- OBJETIVO DEL EJERCICIO -
Transcribe del texto sobre la democracia el fragmento que comienza en "Estos dos asuntos" y termina en "la ciudadanía activa.".

No existe ciudadanía democrática sin consciencia de los derechos y suscripción del trasfondo igualitario que ella necesita. Percibirse como ciudadano entraña la reivindicación de la idea de una igualdad de derechos que no puede ser mellada en nombre de la raza, la cultura, la religión, el origen socioeconómico, el género, ni siquiera la condición legal[7]. El ejercicio de la agencia política – la disposición a actuar con otros en el espacio público – es una forma de actualización de la defensa y el cultivo de los derechos fundamentales de los agentes en el terreno de la práctica.
4.- Consideraciones finales. La democracia como herramienta social y política.
Estos dos asuntos constituyen auténticos desafíos éticos y políticos en la lucha por fortalecer la democracia en el país. Las ofertas autoritarias son sumamente seductoras entre nosotros. Sólo podremos combatirlas con eficacia en la medida en que podamos entender la democracia en los términos de un proyecto amplio de desarrollo humano y justicia social, así como sea posible construir una cultura política basada en el ejercicio de la ciudadanía activa.
La democracia, sus principios, sus prácticas e instituciones, son en primera instancia instrumentos para lidiar con nuestras vidas y con las vidas de los demás en condiciones de vulnerabilidad e incertidumbre; se trata de herramientas construidas socialmente para lograr la concreción de libertades y de nuestras expectativas de bienestar. El sistema de derechos y las formas encarnadas de autogobierno cívico constituyen medios razonables y eficaces para la consecución de tales fines. Probablemente no existan formas políticas que puedan competir con ella – al menos hasta el día de hoy – en la búsqueda de estos propósitos. Los regímenes autoritarios, estructurados a partir de la supresión de las libertades y de los derechos individuales, concentran el poder en pocas manos. Su preservación se basa en la limitación de las capacidades centrales de las personas.

- EXTRACTOS DEL LISTADO -

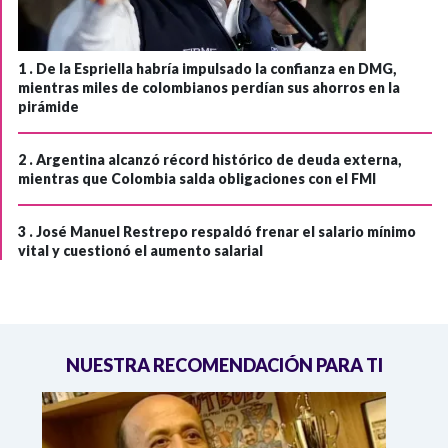
1 .
De la Espriella habría impulsado la confianza en DMG,
mientras miles de colombianos perdían sus ahorros en la
pirámide
2 .
Argentina alcanzó récord histórico de deuda externa,
mientras que Colombia salda obligaciones con el FMI
3 .
José Manuel Restrepo respaldó frenar el salario mínimo
vital y cuestionó el aumento salarial
NUESTRA RECOMENDACIÓN PARA TI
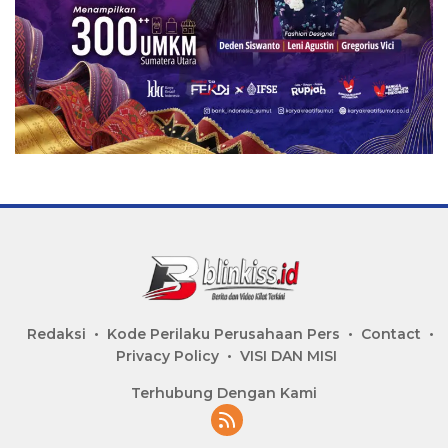
Redaksi
Kode Perilaku Perusahaan Pers
Contact
Privacy Policy
VISI DAN MISI
Terhubung Dengan Kami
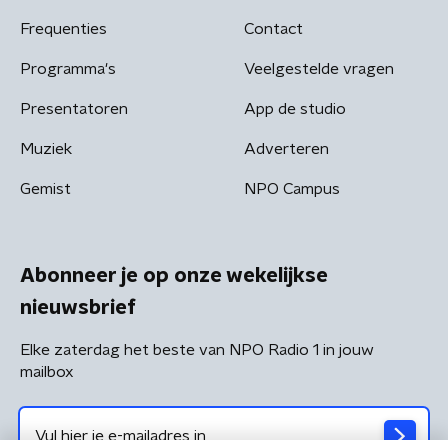
Frequenties
Contact
Programma's
Veelgestelde vragen
Presentatoren
App de studio
Muziek
Adverteren
Gemist
NPO Campus
Abonneer je op onze wekelijkse
nieuwsbrief
Elke zaterdag het beste van NPO Radio 1 in jouw
mailbox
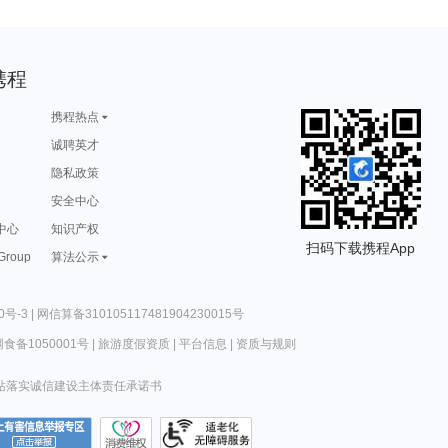
携程
携程热点
诚聘英才
隐私政策
安全中心
中心
知识产权
扫码下载携程App
 Group
算法公示
0号-3
|
网信算备310105117481904230015号
食备1050001号
|
旅游度假资质
|
平台信息
|
资质与规则
站落实诚信建设主体责任承诺书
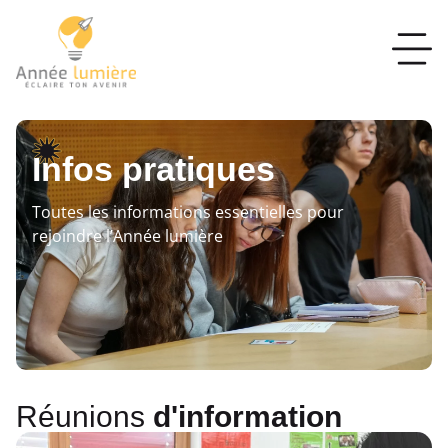
Infos pratiques
Toutes les informations essentielles pour
rejoindre l’Année lumière
Réunions
d'information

- RESPUESTA AL EJERCICIO -
Estos dos asuntos constituyen auténticos desafíos éticos y políticos en la lucha por fortalecer la democracia en el país. Las ofertas autoritarias son sumamente seductoras entre nosotros. Sólo podremos combatirlas con eficacia en la medida en que podamos entender la democracia en los términos de un proyecto amplio de desarrollo humano y justicia social, así como sea posible construir una cultura política basada en el ejercicio de la ciudadanía activa.